Patients with sequelae of Kawasaki disease as well as residual coronary artery aneurysms and stenotic lesions after the onset of Kawasaki disease account for a considerable percentage of all patients with Kawasaki disease and are usually followed up with oral treatment administration. Most patients with a history of Kawasaki disease represented cases with coronary arteries that were normal at an early stage and determined not to have coronary artery disorder in the acute phase, cases of transient coronary dilation in which coronary dilation or coronary artery aneurysm in the acute phase was determined to be normal during follow-up, or cases of coronary artery aneurysm regression. Periodic follow-up is important in patients with a history of Kawasaki disease. For adult patients, it is important to establish an evaluation system to judge whether they are at a high risk of ACS and whether any kind of intervention is necessary. Management stratification is also required during the convalescent phase by extracting high-risk patients [12,14].
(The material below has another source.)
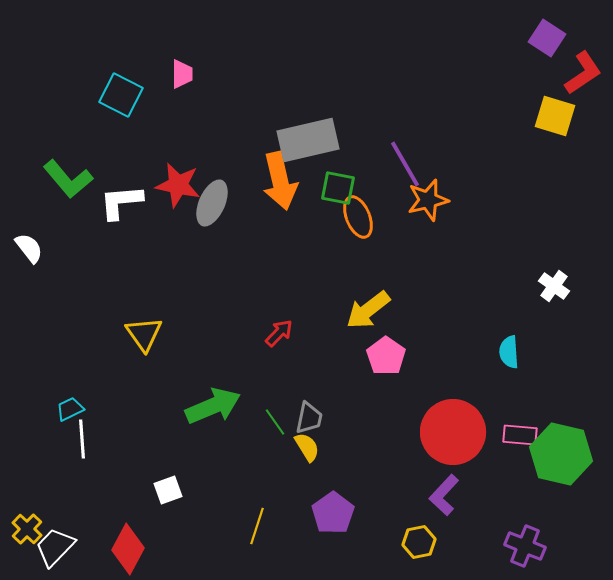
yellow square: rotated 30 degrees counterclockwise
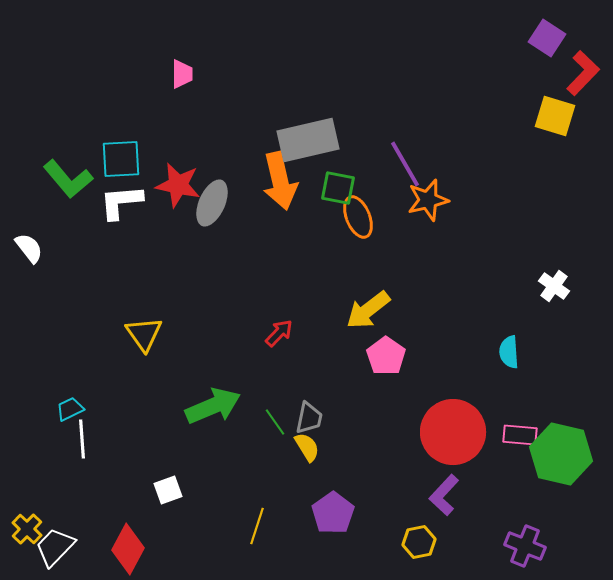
red L-shape: rotated 12 degrees counterclockwise
cyan square: moved 64 px down; rotated 30 degrees counterclockwise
ACS in young people is mostly caused by Kawasaki Disease Coronary Artery Disorder or has a history of smoking. In this survey, we admitted smoking history to two patients. The involvement of smoking history in the onset of ACS by Kawasaki Disease remains unclear, but it is clear that guidance for smoking cessation is one of the important guidance in follow-up.
We reported the actual situation regarding coronary events in patients with a history of Kawasaki disease who live in Ehime Prefecture. Patients with ACS included those who had not been followed up or had sequelae of undiagnosed Kawasaki disease. Therefore, the number of the patients may increase in the future.
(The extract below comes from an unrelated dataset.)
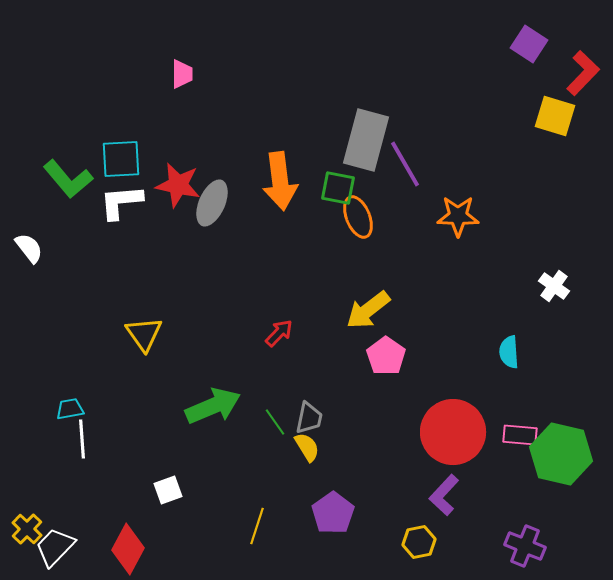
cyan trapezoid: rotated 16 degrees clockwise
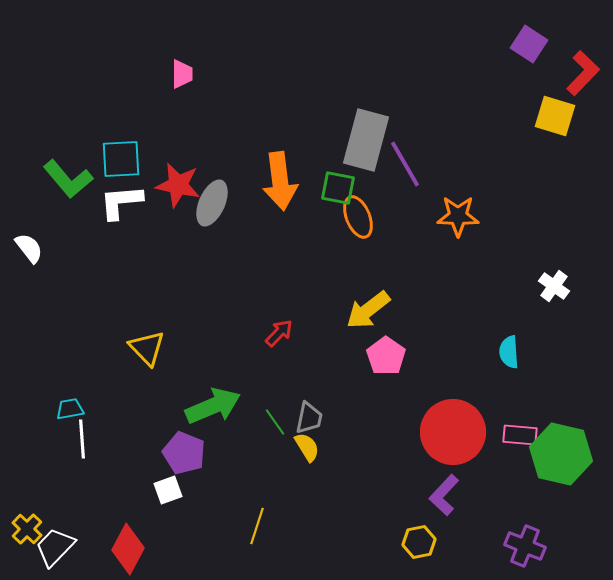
yellow triangle: moved 3 px right, 14 px down; rotated 9 degrees counterclockwise
purple pentagon: moved 149 px left, 60 px up; rotated 15 degrees counterclockwise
It is important to establish a coronary artery disorder evaluation system and a long-term management method that stratifies the risks of ACS for patients with a history of Kawasaki disease. This makes it possible to prevent coronary artery events of extracted high-risk patients.
We thank the participating physicians for graciously enrolling their patients.
Conflict of interest statement
The authors declare that there are no conflicts of interest.